Görev Listesi:
1 - Seçilmiş bölüme göre İstanbul’u anlamak neden onun katmanlarını okumakla mümkündür? Bir ile üç cümle arasında açıklayın.
2 - Aşağıdaki ifadeler seçilmiş bölümle uyuşuyor mu? Her biri için evet ya da hayır deyin ve kararı belirleyen sözcükleri bölümden aynen aktarın.
(a) İstanbul’un katmanları yalnızca tarihsel süreklilikten oluşur.
(b) Roma’nın hipodromu bugün hâlâ İstanbul’da bulunabilir.
(c) Farklı dönemlerden kalan izler her zaman açıkça görünür.
3 - Seçilmiş bölüme dayanarak şu soruları yanıtlayın:
(a) İstanbul yalnızca bir şehir değil, aynı zamanda nedir?
(b) İstanbul hatırlatmanın yanı sıra ne yapan bir şehir olarak tanımlanır?
(c) Osmanlı’dan kalan izler olarak hangi yapılar anılır?

Seçilmiş Bölüm:
-- -- --

Katmanlar Şehri: İstanbul’un Belleği ve Unutma Biçimleri

İstanbul, yalnızca bir şehir değil, aynı zamanda bir hafıza mekânıdır. Her köşesinde üst üste binen dönemler, birbirinin üzerine yazılmış hikâyeler ve kimi zaman tamamen silinmiş izler saklar. Bu yüzden İstanbul’u anlamak, onun katmanlarını okumakla mümkündür. Ancak bu katmanlar, yalnızca tarihsel süreklilikten ibaret değildir; aynı zamanda unutma pratikleriyle de şekillenir.

Bir başka deyişle, İstanbul hem hatırlatan hem de unutturan bir şehirdir.

Katmanların Coğrafyası

Boğazın kıyısından surların içlerine, Galata sırtlarından Üsküdar tepelerine kadar şehir, farklı zamanların coğrafi izlerini taşır. Roma’nın hipodromu, Bizans’ın sur kapıları, Osmanlı’nın hanları, Cumhuriyet’in apartmanları… Hepsi bugün hâlâ İstanbul’da bulunabilir, ama çoğu zaman görünmezleşmiş bir biçimde.

-- -- --

Kayıtlı Öğeler:
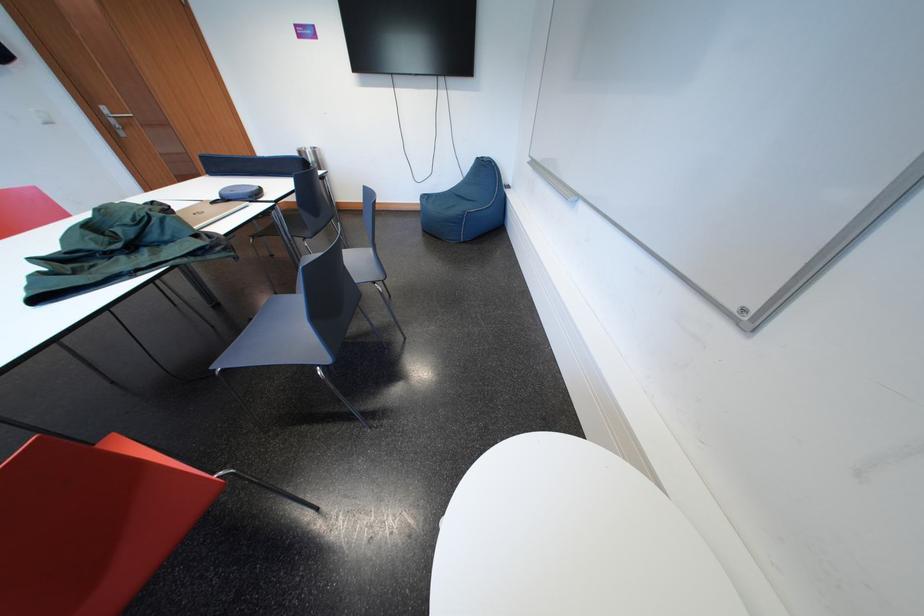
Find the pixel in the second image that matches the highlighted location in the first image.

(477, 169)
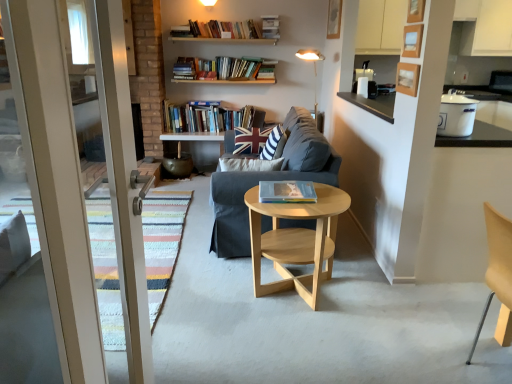
Locate an element on the screen. This screenshot has height=384, width=512. vacant space in front of light wood/woodenobject at center is located at coordinates (302, 348).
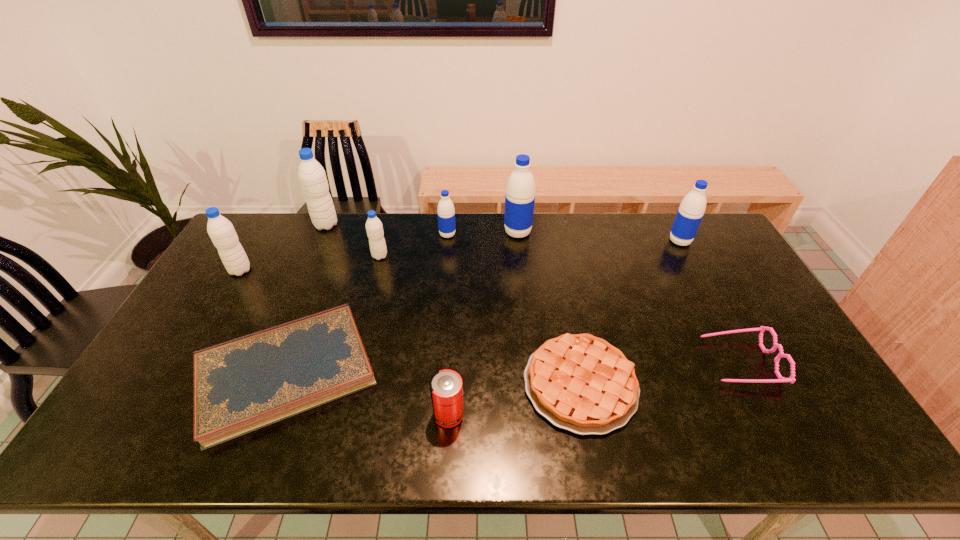
Locate an element on the screen. free location located 0.140m on the left of the rightmost water bottle is located at coordinates (629, 241).

Identify the location of free region located 0.250m on the front of the leftmost blue water bottle. The width and height of the screenshot is (960, 540). (443, 289).

Find the location of a particular element. The height and width of the screenshot is (540, 960). vacant space situated on the front of the fifth farthest object is located at coordinates (375, 273).

At what (x,y) coordinates should I click in order to perform the action: click on free space located 0.240m on the back of the fourth shortest object. Please return your answer as a coordinate pair (x, y). Looking at the image, I should click on (454, 328).

Where is `free space located on the arms of the eighth tallest object`? free space located on the arms of the eighth tallest object is located at coordinates (578, 362).

I want to click on blank area located on the arms of the eighth tallest object, so click(563, 362).

The height and width of the screenshot is (540, 960). What are the coordinates of `vacant space situated on the arms of the eighth tallest object` in the screenshot? It's located at (685, 362).

Image resolution: width=960 pixels, height=540 pixels. What are the coordinates of `vacant space located on the left of the second shortest object` in the screenshot? It's located at (372, 384).

Identify the location of vacant region located 0.090m on the back of the shortest object. The height and width of the screenshot is (540, 960). (317, 291).

The height and width of the screenshot is (540, 960). Find the location of `can that is at the near edge`. can that is at the near edge is located at coordinates (446, 388).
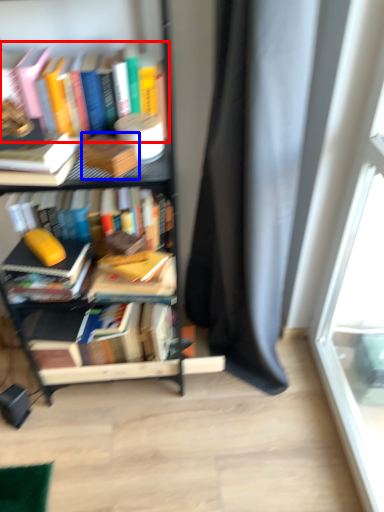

-- -- --

Yanıtlar:
1 - Çünkü İstanbul’un her köşesi üst üste binen dönemleri, birbirinin üzerine yazılmış hikâyeleri ve kimi zaman tamamen silinmiş izleri saklar. Bölüm bu yüzden şehri anlamanın yolunu katmanları okumakta görür.

2 -
(a) Hayır: "yalnızca tarihsel süreklilikten ibaret değildir"
(b) Evet: "Hepsi bugün hâlâ İstanbul’da bulunabilir"
(c) Hayır: "çoğu zaman görünmezleşmiş bir biçimde"

3 -
(a) Bir hafıza mekânıdır.
(b) Unutturan bir şehir olarak tanımlanır.
(c) Osmanlı’nın hanları anılır.